Payments of distributions on the trust preferred securities will be
deferred in the event interest payments on the Debenture is
deferred, which may occur at any time and from time to time, for up
to 20 consecutive quarterly periods. During
any deferral period, the Company may not pay dividends or make
certain other distributions or payments as provided for in the
Indenture. If payments are deferred, holders accumulate
additional distributions thereon at 8.5%, compounded quarterly, to
the extent permitted by law.
In
addition, the Company issued a total of 75,000 warrants, each with
the right to purchase one share of the Company’s common stock
for a purchase price of $25.00. The warrants were issued in
increments of 500 for each $100,000 of trust preferred securities
purchased. Each warrant is exercisable for a period beginning upon
its date of issuance and ending upon the later to occur of either
(i) September 1, 2013 or (ii) 60 days following the date upon which
the Company’s common stock becomes listed for trading upon a
“national securities exchange” as defined under the
Securities Exchange Act of 1934. The Company estimated the fair
value of each warrant using a Black-Scholes-Merton valuation model
and determined the fair value per warrant to be $5.65. This total
value of $423,000 was recorded as a discount and reduced the net
book value of the debentures to $15,052,000 with an offsetting
increase to the Company’s additional paid-in capital. The
discount will be amortized over a three-year period.
The
trust preferred securities are subject to mandatory redemption upon
repayment of the Debenture at its maturity, September 1, 2038, or
its earlier redemption.

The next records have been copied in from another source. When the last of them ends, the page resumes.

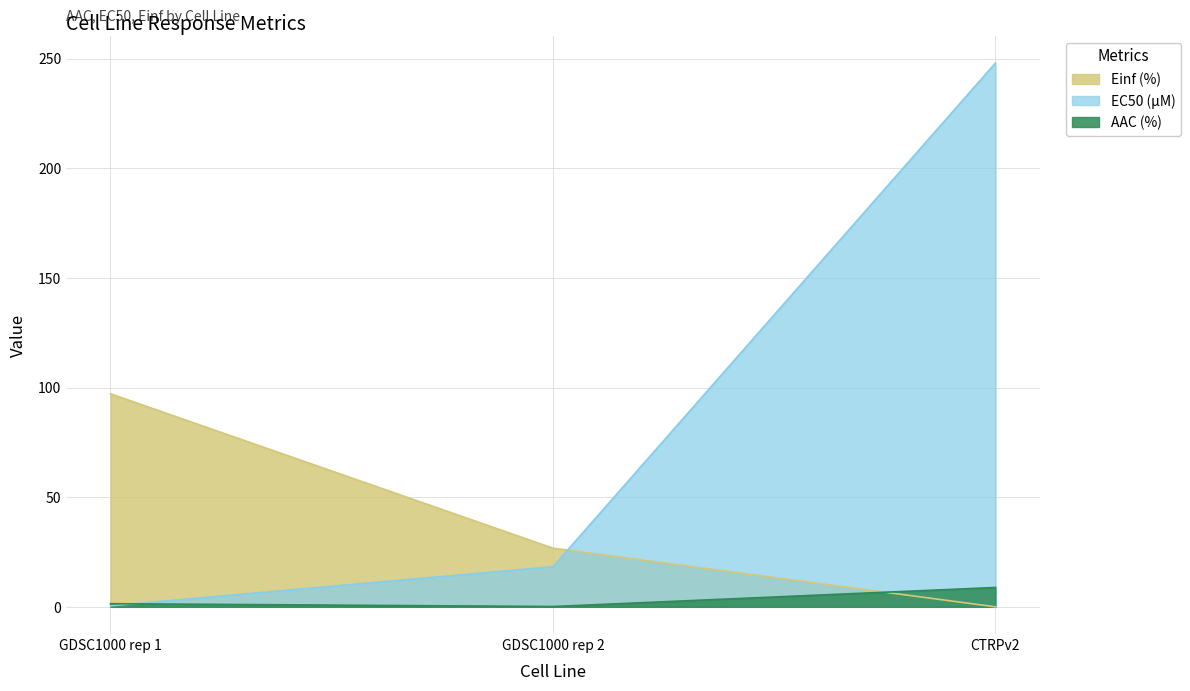

Reading left to right, extract all data points from this chart.

AAC (%): GDSC1000 rep 1=1.4	GDSC1000 rep 2=0.1	CTRPv2=8.8
EC50 (µM): GDSC1000 rep 1=0.5	GDSC1000 rep 2=18.3	CTRPv2=248.0
Einf (%): GDSC1000 rep 1=97.1	GDSC1000 rep 2=26.7	CTRPv2=0.0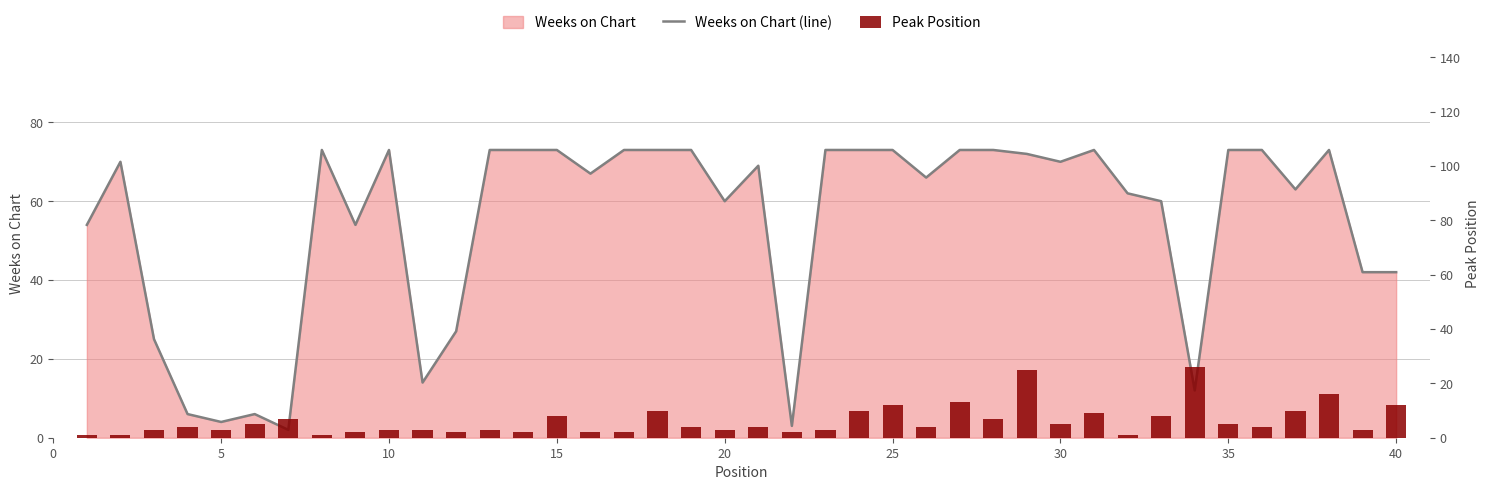

True or false: Peak Position has a value of 7 at 30.

False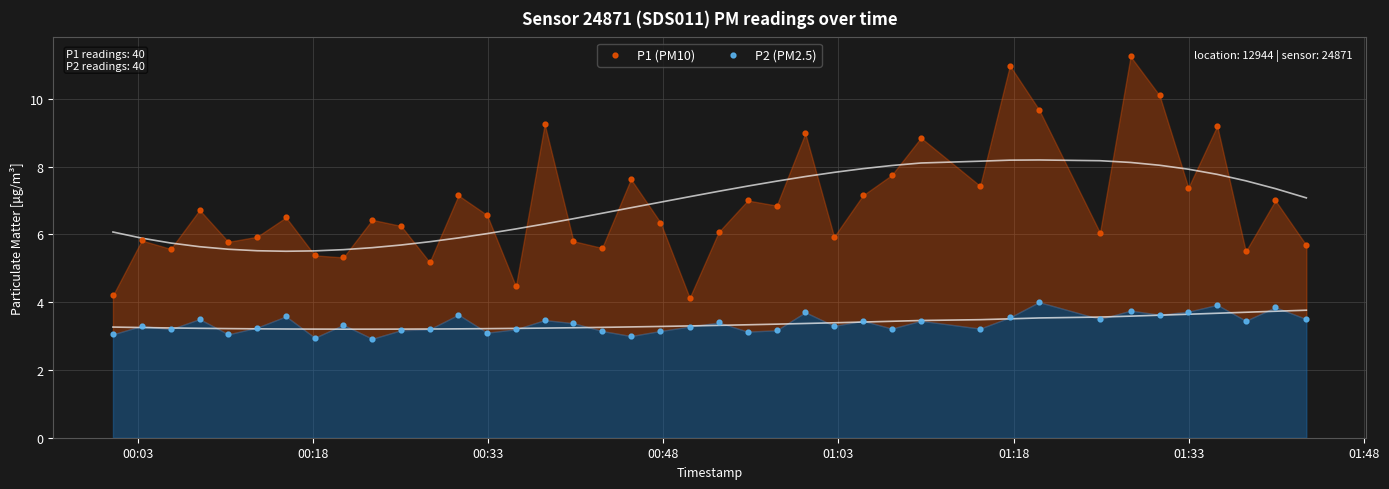

Which series reaches the maximum Y coordinate?

P1 (PM10)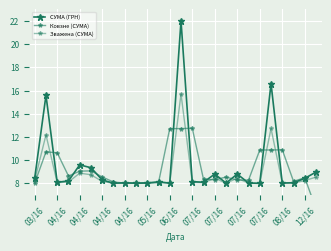

Count the number of data series in this chart.

3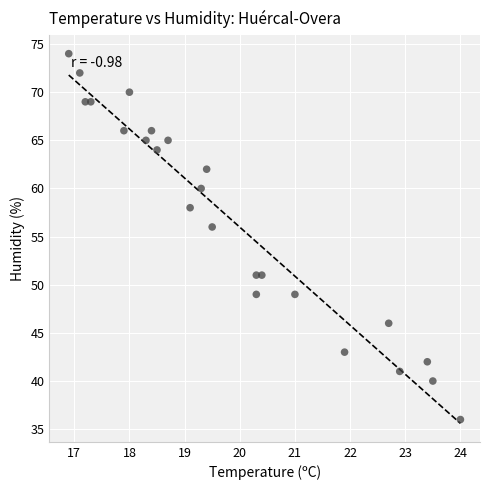

What is the range of Y values (max minus min)?

38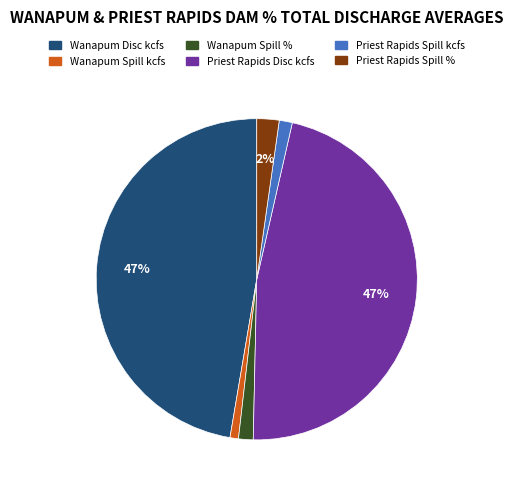

What is the ratio of the value at Wanapum Disc kcfs to the value at Priest Rapids Disc kcfs?

1.0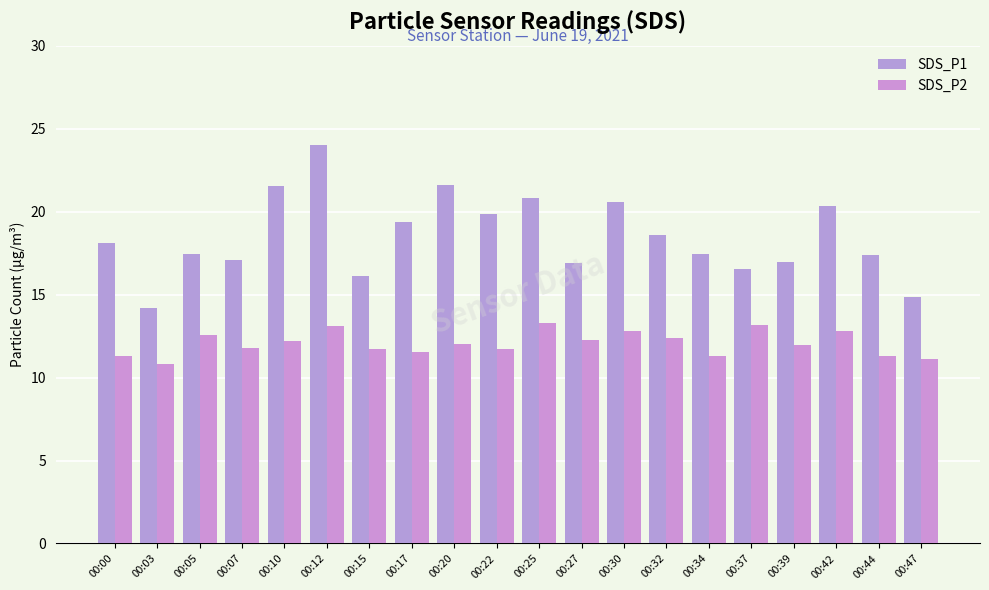

At 00:20, list the series in order from largest to smallest.

SDS_P1, SDS_P2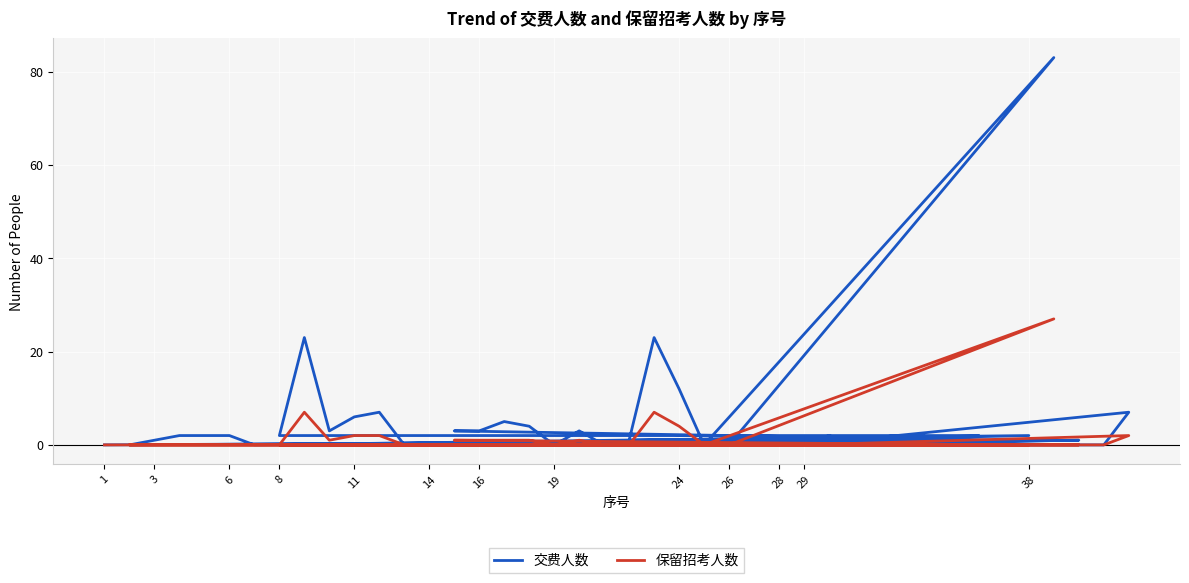

How many positive values does the 交费人数 series have?

25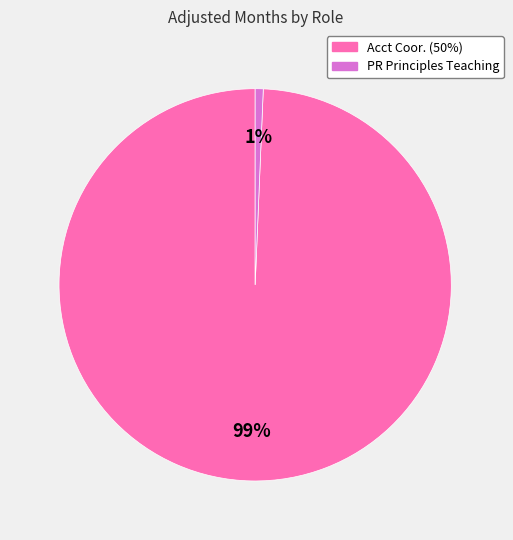

Is the sum of PR Principles Teaching and Acct Coor. (50%) greater than half?

Yes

The Debenture is redeemable by the Company
(i) prior to September 1, 2011, in whole upon the occurrence of a
Special Event, as defined in the Indenture, or (ii) in whole or in
part on or after September 1, 2011 for any reason. In the event of
the redemption of the trust preferred securities prior to September
1, 2011, the holders of the trust preferred securities will be
entitled to $1,050 per share, plus accumulated and unpaid
distributions thereon (including accrued interest thereon), if any,
to the date of payment. In the event of the redemption of the trust
preferred securities on or after September 1, 2011, the holders of
the trust preferred securities will be entitled to receive $1,000
per share plus accumulated and unpaid distributions thereon
(including accrued interest thereon), if any, to the date of
payment.
The
Company has the right at any time to terminate the 2008 Trust and
cause the Debenture to be distributed to the holders of the trust
preferred securities in liquidation of the Trust. This right is
optional and wholly within the Company’s discretion as set
forth in the Indenture.
Payment
of periodic cash distributions and payment upon liquidation or
redemption with respect to the trust preferred securities are
guaranteed by the Company to the extent of funds held by the Trust
(the “Preferred Securities Guarantee”). The Preferred
Securities Guarantee, when taken together with the Company’s
other obligations under the debentures, constitutes a full and
unconditional guarantee, on a subordinated basis, by the Company of
payments due on the trust preferred securities.
The
Company is required by the Federal Reserve Board to maintain
certain levels of capital for bank regulatory purposes. The Federal
Reserve Board has determined that certain cumulative preferred
securities having the characteristics of trust preferred securities
qualify as minority interests, which is included in Tier 1 capital
for bank and financial holding companies. In calculating the amount
of Tier 1 qualifying capital, the trust preferred securities can
only be included up to the amount constituting 25% of total Tier 1
capital elements (including trust preferred securities). Such Tier
1 capital treatment provides the Company with a more cost-effective
means of obtaining capital for bank regulatory purposes than if the
Company were to issue preferred stock.